L'homme est pale et epuise.
Je dois gagner, pense-t-il.
Sur plusieurs ecrans geants, des cameras de television retransmettent en direct son visage emacie au regard fievreux.
Etrange spectacle que cette salle luxueuse ou se tiennent pres de mille deux cents personnes, bouche bee, observant un homme qui ne dit rien, qui n'accomplit aucun geste. Rien qu'un homme qui reflechit.
Sur la scene, du cote gauche: un fauteuil carmin ou siege le joueur assis en tailleur.
Au milieu: une table, un jeu d'echecs, une pendule de bakelite a deux cadrans.
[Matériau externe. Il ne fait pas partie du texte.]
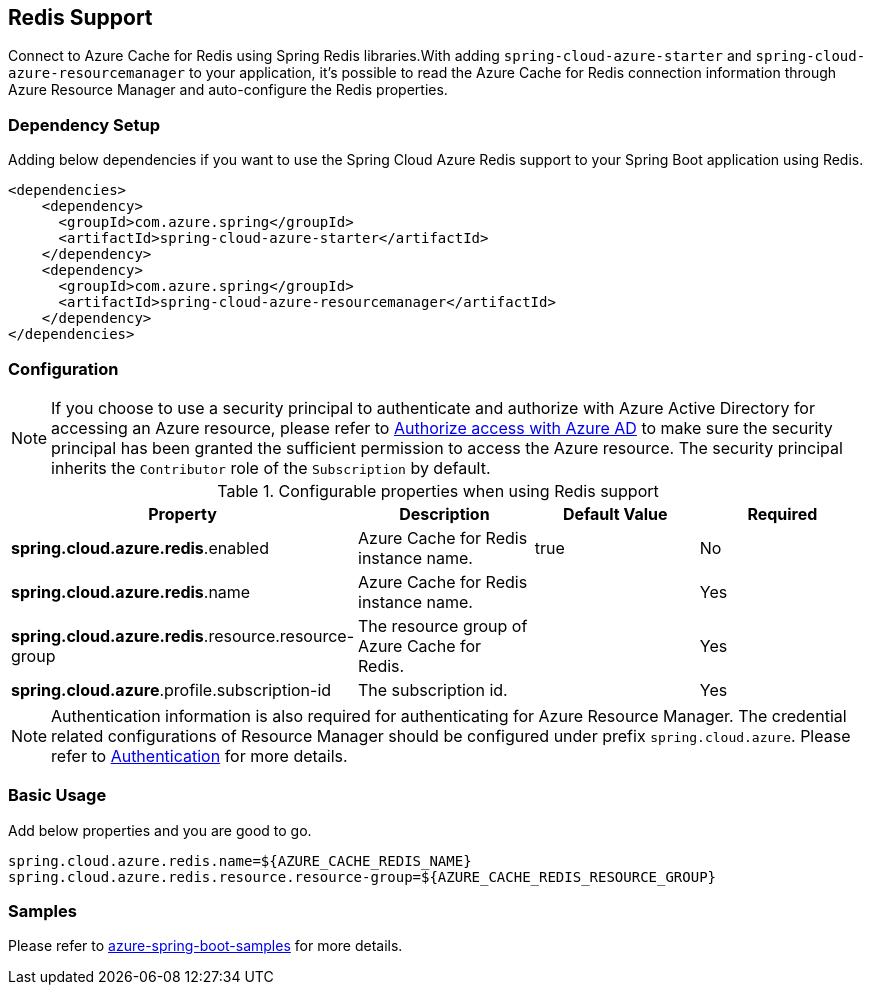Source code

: [#redis-support]
== Redis Support

Connect to Azure Cache for Redis using Spring Redis libraries.With adding `spring-cloud-azure-starter` and `spring-cloud-azure-resourcemanager` to your application, it's possible to read the Azure Cache for Redis connection information through Azure Resource Manager and auto-configure the Redis properties.

=== Dependency Setup

Adding below dependencies if you want to use the Spring Cloud Azure Redis support to your Spring Boot application using Redis.

[source,xml]
----
<dependencies>
    <dependency>
      <groupId>com.azure.spring</groupId>
      <artifactId>spring-cloud-azure-starter</artifactId>
    </dependency>
    <dependency>
      <groupId>com.azure.spring</groupId>
      <artifactId>spring-cloud-azure-resourcemanager</artifactId>
    </dependency>
</dependencies>
----

=== Configuration

NOTE: If you choose to use a security principal to authenticate and authorize with Azure Active Directory for accessing an Azure resource, please refer to link:index.html#authorize-access-with-azure-active-directory[Authorize access with Azure AD] to make sure the security principal has been granted the sufficient permission to access the Azure resource. The security principal inherits the `Contributor` role of the `Subscription` by default.

.Configurable properties when using Redis support
[cols="4*", options="header"]
|===
|Property |Description |Default Value | Required
|*spring.cloud.azure.redis*.enabled |Azure Cache for Redis instance name.|true | No
|*spring.cloud.azure.redis*.name |Azure Cache for Redis instance name.| |Yes
|*spring.cloud.azure.redis*.resource.resource-group |The resource group of Azure Cache for Redis.||Yes
|*spring.cloud.azure*.profile.subscription-id| The subscription id. ||Yes
|===

NOTE: Authentication information is also required for authenticating for Azure Resource Manager. The credential related configurations of Resource Manager should be configured under prefix `spring.cloud.azure`. Please refer to link:index.html#authentication[Authentication] for more details.

=== Basic Usage

Add below properties and you are good to go.

[source,properties]
----
spring.cloud.azure.redis.name=${AZURE_CACHE_REDIS_NAME}
spring.cloud.azure.redis.resource.resource-group=${AZURE_CACHE_REDIS_RESOURCE_GROUP}
----

=== Samples

Please refer to link:https://github.com/Azure-Samples/azure-spring-boot-samples/tree/spring-cloud-azure_4.0[azure-spring-boot-samples] for more details.


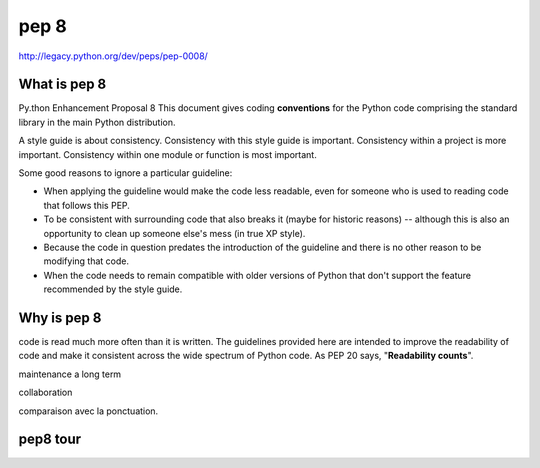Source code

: .. _pep_8:

*****
pep 8
*****
http://legacy.python.org/dev/peps/pep-0008/

What is pep 8
=============

Py.thon Enhancement Proposal 8
This document gives coding **conventions** for the Python code comprising the standard library in the main Python distribution.

A style guide is about consistency. Consistency with this style guide is important. Consistency within a project is more important. Consistency within one module or function is most important.

Some good reasons to ignore a particular guideline:

* When applying the guideline would make the code less readable, even for someone who is used to reading code that follows this PEP.
* To be consistent with surrounding code that also breaks it (maybe for historic reasons) -- although this is also an opportunity to clean up someone else's mess (in true XP style).
* Because the code in question predates the introduction of the guideline and there is no other reason to be modifying that code.
* When the code needs to remain compatible with older versions of Python that don't support the feature recommended by the style guide.


Why is pep 8
============

code is read much more often than it is written. 
The guidelines provided here are intended to improve the readability of code and make it consistent across the wide spectrum of Python code.
As PEP 20 says, "**Readability counts**".

maintenance a long term 

collaboration

comparaison avec la ponctuation.

pep8 tour
=========

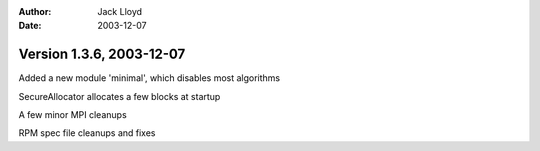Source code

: 
:Author: Jack Lloyd
:Date: 2003-12-07

Version 1.3.6, 2003-12-07
----------------------------------------

Added a new module 'minimal', which disables most algorithms

SecureAllocator allocates a few blocks at startup

A few minor MPI cleanups

RPM spec file cleanups and fixes

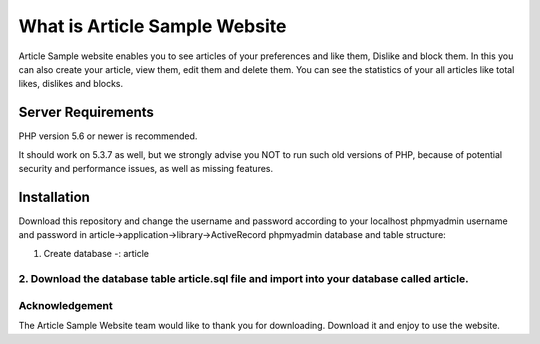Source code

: ###################
What is Article Sample Website
###################

Article Sample website enables you to see articles of your preferences and like them, Dislike and block them. In this you can also create your article, view them, edit them and delete them.
You can see the statistics of your all articles like total likes, dislikes and blocks.

*******************
Server Requirements
*******************

PHP version 5.6 or newer is recommended.

It should work on 5.3.7 as well, but we strongly advise you NOT to run
such old versions of PHP, because of potential security and performance
issues, as well as missing features.

************
Installation
************

Download this repository and change the username and password according to your localhost phpmyadmin username and password in article->application->library->ActiveRecord
phpmyadmin database and table structure:

1. Create database -: article

2. Download the database table article.sql file and import into your database called article.
*******
Acknowledgement
***************

The Article Sample Website team would like to thank you for downloading. Download it and enjoy to use the website.
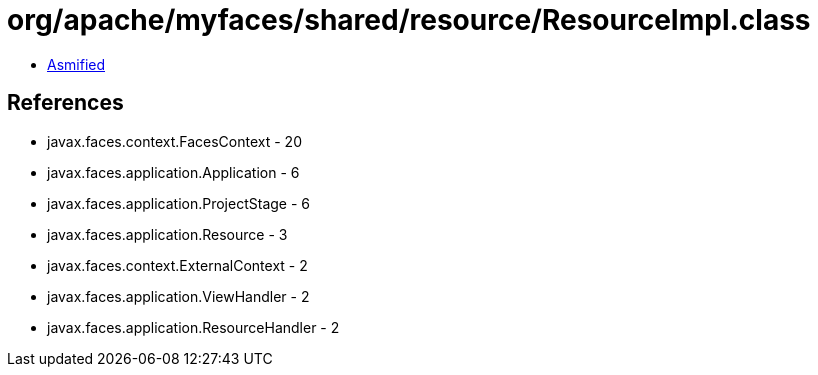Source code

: = org/apache/myfaces/shared/resource/ResourceImpl.class

 - link:ResourceImpl-asmified.java[Asmified]

== References

 - javax.faces.context.FacesContext - 20
 - javax.faces.application.Application - 6
 - javax.faces.application.ProjectStage - 6
 - javax.faces.application.Resource - 3
 - javax.faces.context.ExternalContext - 2
 - javax.faces.application.ViewHandler - 2
 - javax.faces.application.ResourceHandler - 2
Du cote droit: un bras mecanique articule, relie par un cable a un gros cube argente marque de l'inscription en lettres gothiques DEEP BLUE IV. Une petite camera posee sur un trepied permet a l'ordinateur de voir l'echiquier. La pendule emet le seul bruit net. Tic. Tac. Tic. Tac.
Cela fait une semaine que cette confrontation dure. Et ils jouent aujourd'hui depuis six heures. Nul ne sait plus si dehors il fait jour ou nuit. Soudain un bourdonnement incongru. Une mouche a penetre dans la salle.
Ne pas se deconcentrer.
L'homme est a egalite avec la machine. Trois parties gagnees pour chacun. Celui qui remportera celle-ci remportera le match. Il essuie la sueur qui perle sur son front et ecrase son megot.
En face, le bras articule se deploie. Le cavalier noir est deplace par la main mecanique.
«Echec au roi» s'inscrit sur l'ecran de Deep Blue IV.
Rumeur dans la salle.
Le doigt d'acier appuie ensuite sur le bouton de la pendule. Elle egrene ses secondes, rappelant a l'homme aux lunettes d'ecaille qu'il lutte aussi contre le temps.